Two other characters had been in love from the moment they met, when one responded to the other’s ad looking for a roommate, only they never acknowledged it, remaining just roommates until that last day, when they finally say the words. It’s not about the end, it’s about making a beginning.

The same with Pandora’s Shut the Box Game, also by Dacha Theatre. It’s a similar premise. Only this time, the world is ending on purpose, the higher-ups having decided we’d made a total mess of it and they plan to blow everything up to sort of give nature a do-over.

Two young people, high school students, get together on the last day. Like the roommates in An Incomplete List, they have never yet taken the moment. I took a class once where the instructor said the only thing there really is to say to another person is “I love you.” The two characters spend ninety minutes doing basically that and it works on every level. It’s touching and beautiful.
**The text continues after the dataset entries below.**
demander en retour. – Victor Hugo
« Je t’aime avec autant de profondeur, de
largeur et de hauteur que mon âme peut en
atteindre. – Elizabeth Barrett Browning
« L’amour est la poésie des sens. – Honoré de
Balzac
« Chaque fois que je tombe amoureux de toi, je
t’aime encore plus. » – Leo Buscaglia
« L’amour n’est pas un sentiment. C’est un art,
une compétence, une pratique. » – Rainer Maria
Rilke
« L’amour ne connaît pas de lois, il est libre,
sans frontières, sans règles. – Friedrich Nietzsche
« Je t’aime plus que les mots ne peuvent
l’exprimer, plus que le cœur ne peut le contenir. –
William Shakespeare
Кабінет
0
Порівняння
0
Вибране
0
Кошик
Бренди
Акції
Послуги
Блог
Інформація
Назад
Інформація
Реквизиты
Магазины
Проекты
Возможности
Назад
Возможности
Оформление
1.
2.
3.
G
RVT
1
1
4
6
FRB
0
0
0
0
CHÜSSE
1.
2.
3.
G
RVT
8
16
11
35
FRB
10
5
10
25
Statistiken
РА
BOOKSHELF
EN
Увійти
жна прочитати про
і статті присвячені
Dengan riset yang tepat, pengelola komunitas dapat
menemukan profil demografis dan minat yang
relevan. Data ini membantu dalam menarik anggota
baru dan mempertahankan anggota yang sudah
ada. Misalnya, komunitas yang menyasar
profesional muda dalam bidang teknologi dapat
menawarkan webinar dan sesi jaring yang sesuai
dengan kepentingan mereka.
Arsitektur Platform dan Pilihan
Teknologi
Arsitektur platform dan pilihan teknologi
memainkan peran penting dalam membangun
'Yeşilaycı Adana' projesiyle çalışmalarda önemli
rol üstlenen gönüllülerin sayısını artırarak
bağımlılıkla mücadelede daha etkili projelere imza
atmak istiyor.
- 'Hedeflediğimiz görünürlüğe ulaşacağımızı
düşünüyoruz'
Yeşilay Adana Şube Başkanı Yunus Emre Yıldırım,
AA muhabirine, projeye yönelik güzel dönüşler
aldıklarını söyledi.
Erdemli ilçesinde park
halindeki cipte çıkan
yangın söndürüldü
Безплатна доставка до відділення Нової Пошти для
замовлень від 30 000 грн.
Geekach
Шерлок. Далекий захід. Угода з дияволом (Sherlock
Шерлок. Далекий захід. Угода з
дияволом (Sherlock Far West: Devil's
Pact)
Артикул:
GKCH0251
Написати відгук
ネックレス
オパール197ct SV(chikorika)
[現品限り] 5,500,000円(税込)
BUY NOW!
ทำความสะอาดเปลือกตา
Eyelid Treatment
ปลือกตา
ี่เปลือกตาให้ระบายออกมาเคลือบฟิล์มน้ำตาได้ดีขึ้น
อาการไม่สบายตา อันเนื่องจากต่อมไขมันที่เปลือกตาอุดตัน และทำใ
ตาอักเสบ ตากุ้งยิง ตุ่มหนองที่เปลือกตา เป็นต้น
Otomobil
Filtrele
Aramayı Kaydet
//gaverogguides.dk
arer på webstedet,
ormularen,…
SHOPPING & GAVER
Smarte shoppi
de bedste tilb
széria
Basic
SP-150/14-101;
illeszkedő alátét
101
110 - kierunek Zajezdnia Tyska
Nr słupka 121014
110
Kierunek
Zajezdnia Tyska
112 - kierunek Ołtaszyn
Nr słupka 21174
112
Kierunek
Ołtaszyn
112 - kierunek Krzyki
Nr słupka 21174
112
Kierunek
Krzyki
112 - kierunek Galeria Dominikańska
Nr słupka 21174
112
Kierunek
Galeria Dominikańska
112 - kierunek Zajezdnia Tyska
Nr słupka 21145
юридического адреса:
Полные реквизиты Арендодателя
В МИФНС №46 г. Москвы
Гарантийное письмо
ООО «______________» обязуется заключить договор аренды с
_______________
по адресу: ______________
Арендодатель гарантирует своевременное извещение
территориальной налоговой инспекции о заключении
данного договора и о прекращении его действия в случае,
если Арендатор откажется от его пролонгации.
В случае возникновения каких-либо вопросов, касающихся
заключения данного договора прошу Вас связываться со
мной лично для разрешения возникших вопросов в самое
So, about the old men in the stiff collars, the answer is, you do what you are driven to do. What they want, what makes them tick, regardless of how the clock is ticking, is to make their mark on the world. Get that treaty signed. Get their name in the history books. And that’s what they keep doing, right up to the end, whenever that is.

Maybe, like in sports, seeing the time remaining adds urgency and spurs action. In theater, we can give the characters a clock too, and watch what they do. It turns out it is the same as what they would be doing anyway. Living. Until the lights go out.